(Beginning of Data extract)

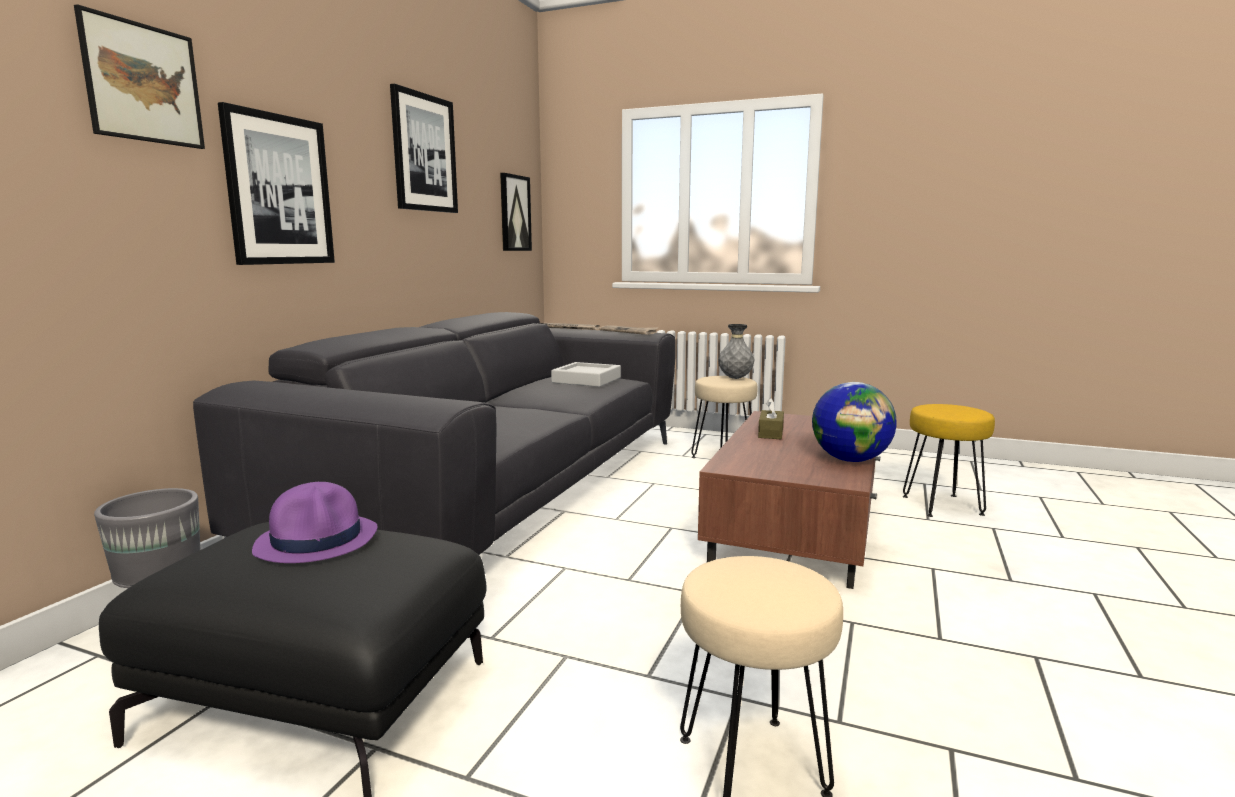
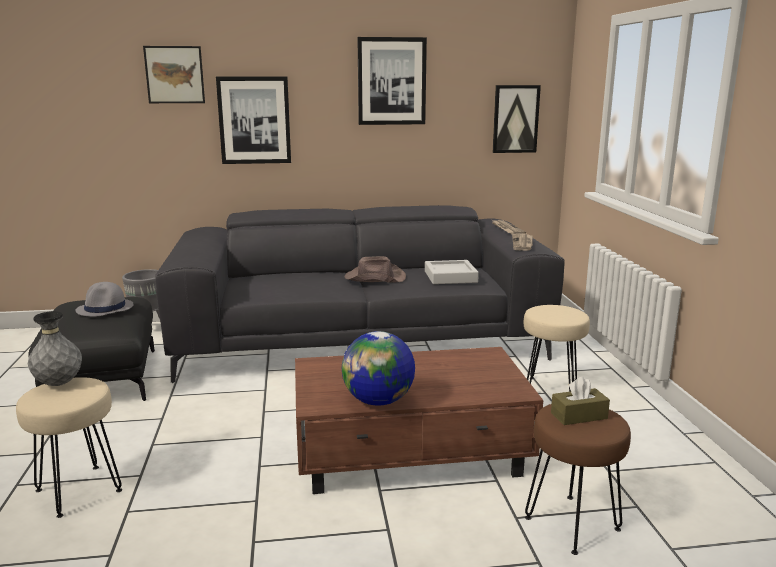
camera: 60 degrees right, 5 degrees up
purple hat [252,482,378,563] -> grey hat [76,282,134,317]
grey vase [718,324,754,379] -> grey vase moved to [28,311,82,386]
brown tissue box [758,398,784,439] -> brown tissue box moved to [551,376,610,425]
yellow stool [903,404,995,517] -> brown stool [525,404,631,555]
none -> brown hat [345,256,406,283]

(End of Data extract)

Lines from the one holding "grey vase [718,324,754,379]" to the last line of the records: return these exactly, and only these.

_Exercise output:_
grey vase [718,324,754,379] -> grey vase moved to [28,311,82,386]
brown tissue box [758,398,784,439] -> brown tissue box moved to [551,376,610,425]
yellow stool [903,404,995,517] -> brown stool [525,404,631,555]
none -> brown hat [345,256,406,283]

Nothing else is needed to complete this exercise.